Source:

----------

The simulation of the output stage of the FVC was achieved with the loop filter designed for the PLL, as shown in Fig. 9. According to the simulation results, the slew rate of the output stage designed in this work is 66.7 mV/ns and the worst settling time is about 25.4 ns. The settling time can be reduced by increasing the magnitude of the current sources.

Fig. 10 shows the simulated waveforms of the control voltage for the VCO of the designed PLL in the case of the initial voltages of 0.0, 0.8, and 1.2 V. This simulation is achieved by using HSPICE (Synopsys Inc., Mountain View, CA, USA). The PLL for this simulation has a reference clock frequency of 100 MHz, a divider ratio of 10, and a loop bandwidth of 3 MHz. It is locked when the control voltage of the VCO reaches a voltage of 1.32 V with a supply of 1.8 V.

Fig. 11 shows the simulated PLL lock time in the case of the proposed PLL and the conventional PLL. The designed PLL generates a four-phase output clock of 1 GHz and can set the initial control voltage of the VCO controlled by the FDC & DAC. The designed PLL has a maximum lock time of 800 ns when the proposed fast-lock scheme is not used. The PLL was locked at the fastest time of 350 ns when the control voltage was initialized to 1.2 V by using an FDC & DAC. The simulation results show a reduction of up to 40%in the worst-case PLL lock time over the device operating conditions.

Until VCONT approaches the determined initial reference voltage in the initial mode, the VCO of the proposed fast-lock PLL is disabled to reduce the power consumption. In addition, the FDC & DAC block is disabled to reduce the power consumption in the normal operation mode. Thus, the overall power consumption of the proposed PLL in the normal operation mode is the same as that of the conventional PLL.

Fig. 12 shows a micrograph of the PLL fabricated in a 0.18-㎛ 1-poly 6-metal complementary metal-oxide semiconductor (CMOS) process with a 1.8 V supply. The active area of the PLL occupies 400 × 450 ㎛². The power consumption of the PLL with the output clock frequency of 1 GHz is 6 mW. The measured frequency range is from 800 MHz to 1.3 GHz. The root-mean-square (rms) and peak-to-peak jitter are 2.94 ps and 14 ps at 1 GHz, respectively, which are 0.294% and 1.4% of the output clock period, as shown in Fig. 13.

Table 1 is the performance summary of the implemented PLL. Furthermore, Table 2 shows the performance comparison of this work with previous reports. The proposed fast-lock PLL reduces the lock time with a small area and low power consumption.

A 1 GHz CMOS fast-lock PLL was implemented by using an FDC to measure the frequency of the input reference clock and a DAC to generate the initial control voltage of the VCO. The initial control voltage of the VCO is driven toward a reference voltage that is determined by the frequency of the input reference clock in the initial mode. The proposed PLL was fabricated by using a 0.18-㎛ 1-poly 6-metal CMOS process with a 1.8 V supply. The simulation results show a reduction of up to 40% in the worst-case PLL lock time over the device operating conditions. The rms jitter of the proposed PLL was measured as 2.94 ps at 1 GHz. The area and power consumption of the implemented PLL are 400 × 450 ㎛² and 6 mW, respectively.

----------

Records shown:
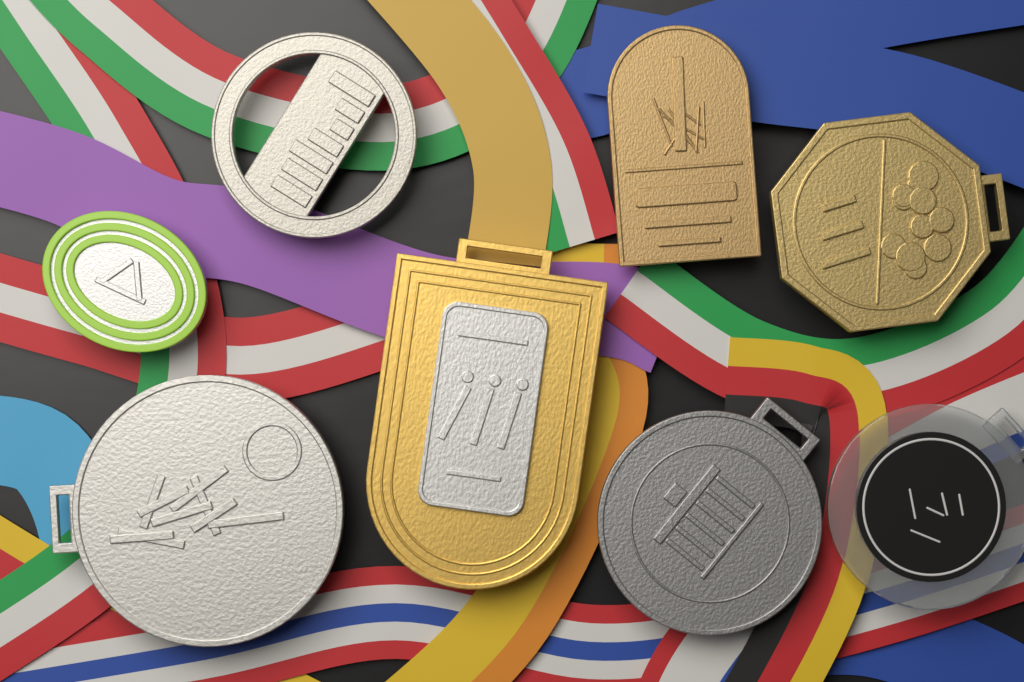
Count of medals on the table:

----------

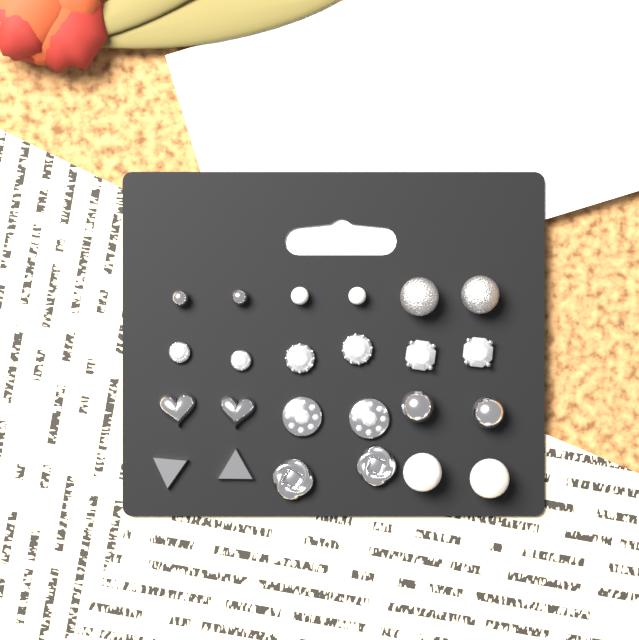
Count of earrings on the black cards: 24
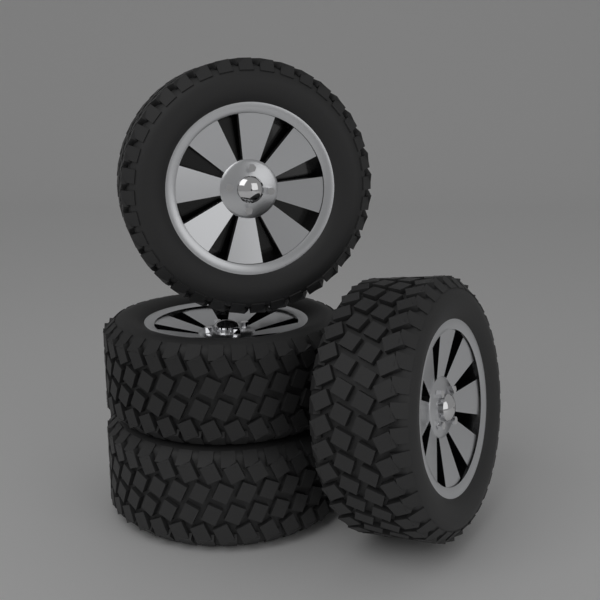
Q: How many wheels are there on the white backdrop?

----------

Your instructions:
Answer these from the fast-lock PLL text above:
1. What slew rate was found for the output stage of the FVC?
2. At what VCO control voltage does the PLL lock?
3. What frequency range was measured?

Result of this task:
1. 66.7 mV/ns
2. 1.32 V
3. 800 MHz to 1.3 GHz